Recent actions in the asset allocation strategy

Our Multi Asset strategy is positioned to cope with the economic slowdown underway coupled with several upside and downside risks. Hence, our exposure keeps an overall broadly balanced allocation. As we prepare for the next stage of the cycle, we stay underweight euro zone equities because of the unfavourable risk/reward ratio, keep using derivatives, and remain neutral elsewhere. We have an exposure to commodities. In fixed income, our strategy is neutral duration and stays diversified. We recently moved some of our exposure to US duration to the long end of the curve.

Cross asset strategy

  1. Our multi-asset strategy stays more tactical than usual and can be adapted quickly:
    • Underweight euro zone equities, with a derivative strategy in place. We prefer the Consumer Staples sector where we find pricing power.
    • Neutral UK equities, resilient segments, and global exposure.
    • Neutral US equities, with an actively managed derivative strategy.
    • Neutral Emerging markets, but positive on Asian Emerging markets because our assessment indicates an improvement, especially in China, both on the COVID-19 / lockdown and stimulus fronts during H2.
    • Neutral Japanese equities, as accommodative central bank, and cyclical sector exposure act as opposite forces for investor attractiveness.
    • With some exposure to commodities, including gold.
    • In the fixed income universe, we acknowledge downward revisions in growth, highs in inflation expectations and strong central bank rhetoric regarding the willingness to tighten and fight inflation.

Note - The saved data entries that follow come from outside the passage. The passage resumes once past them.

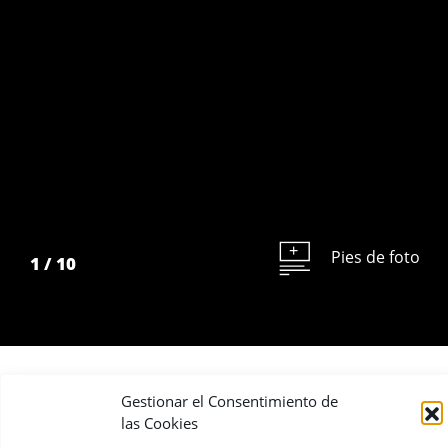
Pies de foto
1
/
10
Gestionar el Consentimiento de
Compartir:
las Cookies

We are neutral duration, with a preference for long US duration.
    • We continue to diversify and source the carry via emerging debt.
  2. In our long-term thematics and trends allocation: While keeping a wide spectrum of long-term convictions, we will favour Climate Action (linked to the energy shift) and keep Health Care, Tech and Innovation.
  3. In our currency strategy, we are positive on commodity currencies:
    • We are long CAD and took partial profit on this trade.